KI-Regeln 2026: Was in der Schweiz gilt – und wann der EU AI Act greift

Kaum ein Thema erzeugt bei Geschäftsleitungen derzeit mehr Unsicherheit als die Frage, welche KI-Regeln eigentlich gelten. Die kurze Antwort für die Schweiz: Ein eigenes KI-Gesetz gibt es nicht und ist so auch nicht geplant – aber untätig bleiben ist trotzdem die falsche Strategie.

Der Schweizer Weg: Konvention statt KI-Gesetz

Der Bundesrat hat am 12. Februar 2025 den Grundsatzentscheid gefällt: Die Schweiz ratifiziert die KI-Konvention des Europarats (im März 2025 unterzeichnet) und passt das Recht dort an, wo es nötig ist – möglichst sektoriell statt mit einem grossen Querschnittsgesetz nach EU-Vorbild. Bis Ende 2026 erarbeitet der Bund eine Vernehmlassungsvorlage, namentlich zu Transparenz, Datenschutz, Nichtdiskriminierung und Aufsicht; parallel entsteht ein Plan für unverbindliche Massnahmen wie Leitlinien und Branchenlösungen. Konkrete neue Pflichten für Unternehmen entstehen damit frühestens in einigen Jahren.

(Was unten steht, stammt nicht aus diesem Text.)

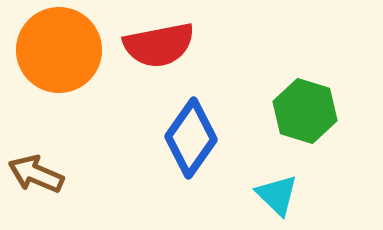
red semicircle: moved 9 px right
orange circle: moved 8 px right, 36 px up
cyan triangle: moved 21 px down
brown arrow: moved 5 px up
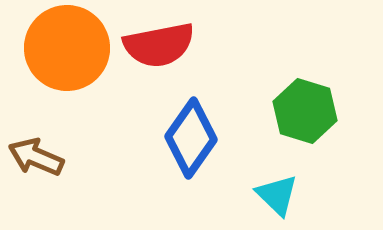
orange circle: moved 8 px right, 2 px up
brown arrow: moved 17 px up
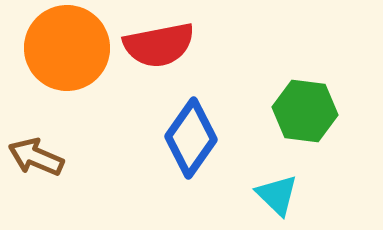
green hexagon: rotated 10 degrees counterclockwise
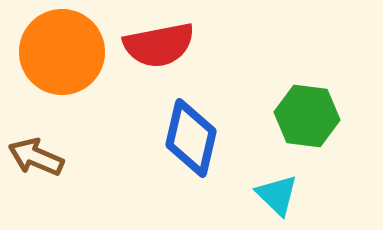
orange circle: moved 5 px left, 4 px down
green hexagon: moved 2 px right, 5 px down
blue diamond: rotated 22 degrees counterclockwise
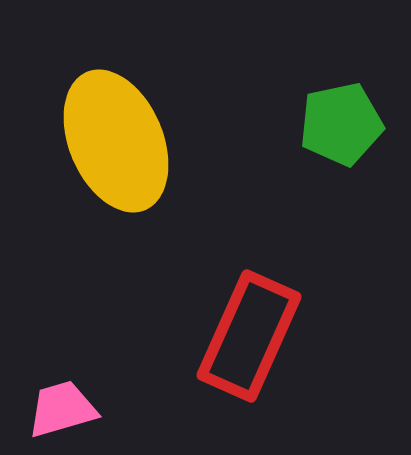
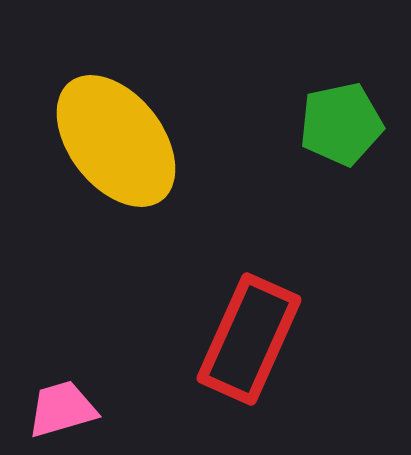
yellow ellipse: rotated 15 degrees counterclockwise
red rectangle: moved 3 px down
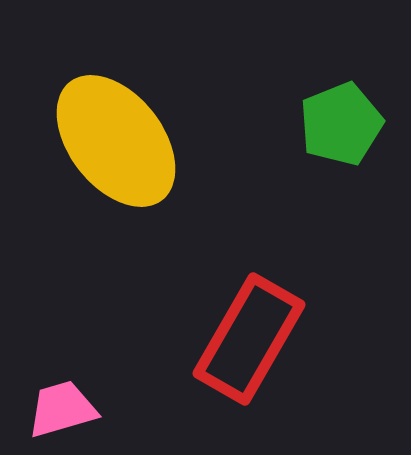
green pentagon: rotated 10 degrees counterclockwise
red rectangle: rotated 6 degrees clockwise
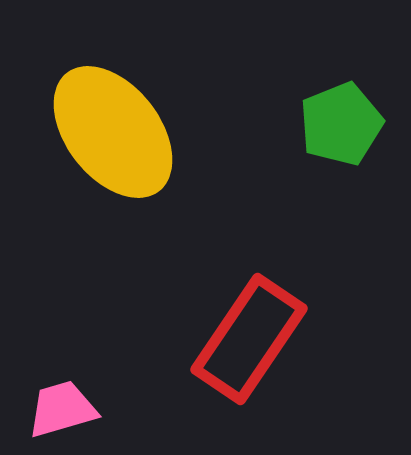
yellow ellipse: moved 3 px left, 9 px up
red rectangle: rotated 4 degrees clockwise
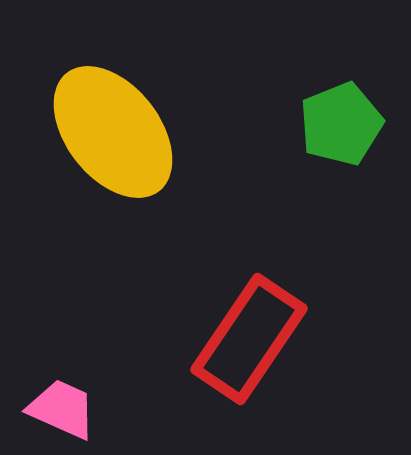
pink trapezoid: rotated 40 degrees clockwise
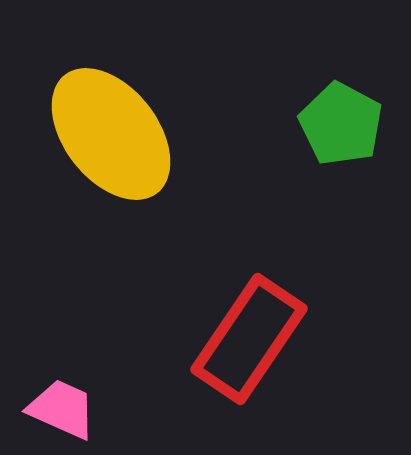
green pentagon: rotated 22 degrees counterclockwise
yellow ellipse: moved 2 px left, 2 px down
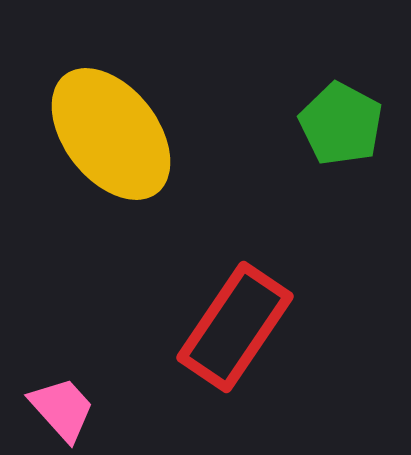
red rectangle: moved 14 px left, 12 px up
pink trapezoid: rotated 24 degrees clockwise
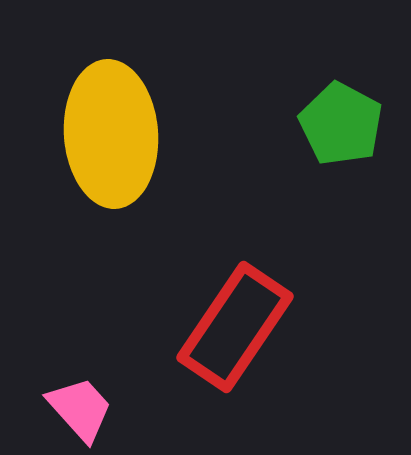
yellow ellipse: rotated 34 degrees clockwise
pink trapezoid: moved 18 px right
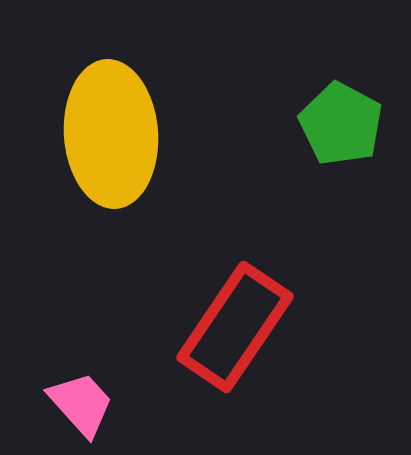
pink trapezoid: moved 1 px right, 5 px up
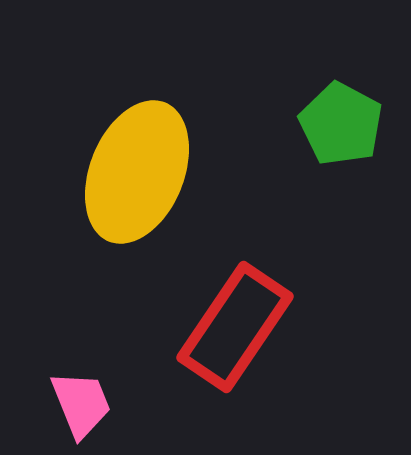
yellow ellipse: moved 26 px right, 38 px down; rotated 26 degrees clockwise
pink trapezoid: rotated 20 degrees clockwise
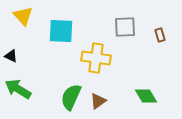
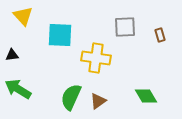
cyan square: moved 1 px left, 4 px down
black triangle: moved 1 px right, 1 px up; rotated 32 degrees counterclockwise
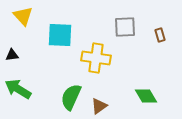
brown triangle: moved 1 px right, 5 px down
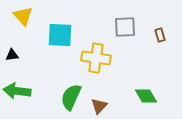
green arrow: moved 1 px left, 2 px down; rotated 24 degrees counterclockwise
brown triangle: rotated 12 degrees counterclockwise
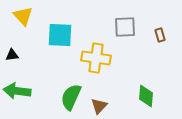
green diamond: rotated 35 degrees clockwise
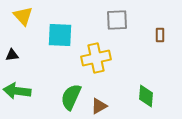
gray square: moved 8 px left, 7 px up
brown rectangle: rotated 16 degrees clockwise
yellow cross: rotated 20 degrees counterclockwise
brown triangle: rotated 18 degrees clockwise
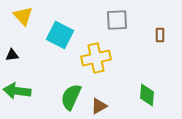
cyan square: rotated 24 degrees clockwise
green diamond: moved 1 px right, 1 px up
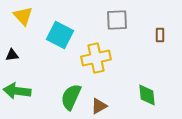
green diamond: rotated 10 degrees counterclockwise
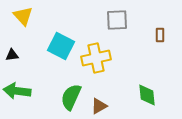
cyan square: moved 1 px right, 11 px down
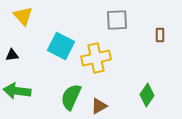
green diamond: rotated 40 degrees clockwise
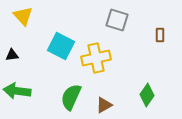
gray square: rotated 20 degrees clockwise
brown triangle: moved 5 px right, 1 px up
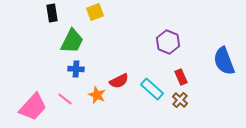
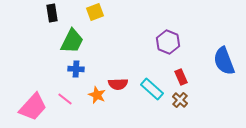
red semicircle: moved 1 px left, 3 px down; rotated 24 degrees clockwise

Der EU AI Act wirkt trotzdem – ab August 2026 richtig

Die EU-KI-Verordnung ist seit August 2024 in Kraft und wird gestaffelt anwendbar: Verbote inakzeptabler Praktiken gelten seit Februar 2025, Pflichten für Anbieter von Basismodellen seit August 2025 – und ab dem 2. August 2026 greift der Grossteil der übrigen Bestimmungen. Entscheidend für hiesige Firmen: Der AI Act wirkt extraterritorial. Wer KI-Systeme in den EU-Markt bringt oder deren Ergebnisse in der EU verwendet werden, fällt darunter – Schweizer Sitz hin oder her. Exportorientierte KMU sollten ihre KI-Anwendungsfälle deshalb jetzt den Risikoklassen des AI Act zuordnen.

Was heute schon gilt

Wer auf «die Regulierung» wartet, übersieht: Das revDSG gilt jetzt – auch für jede KI-Anwendung, die Personendaten verarbeitet. Transparenz, Zweckbindung, Auskunftsrechte und die Regeln zu automatisierten Einzelentscheidungen sind auf ChatGPT-Nutzung im Betrieb genauso anwendbar wie auf klassische Software. Für Verwaltungen kommt das kantonale Datenschutzrecht dazu.

Drei No-Regret-Massnahmen

1. KI-Richtlinie erlassen: Welche Werkzeuge sind freigegeben, was gehört nie in einen Prompt (Personendaten, Geschäftsgeheimnisse), wie werden Ergebnisse geprüft. Das braucht jede Organisation – unabhängig von jeder künftigen Regulierung.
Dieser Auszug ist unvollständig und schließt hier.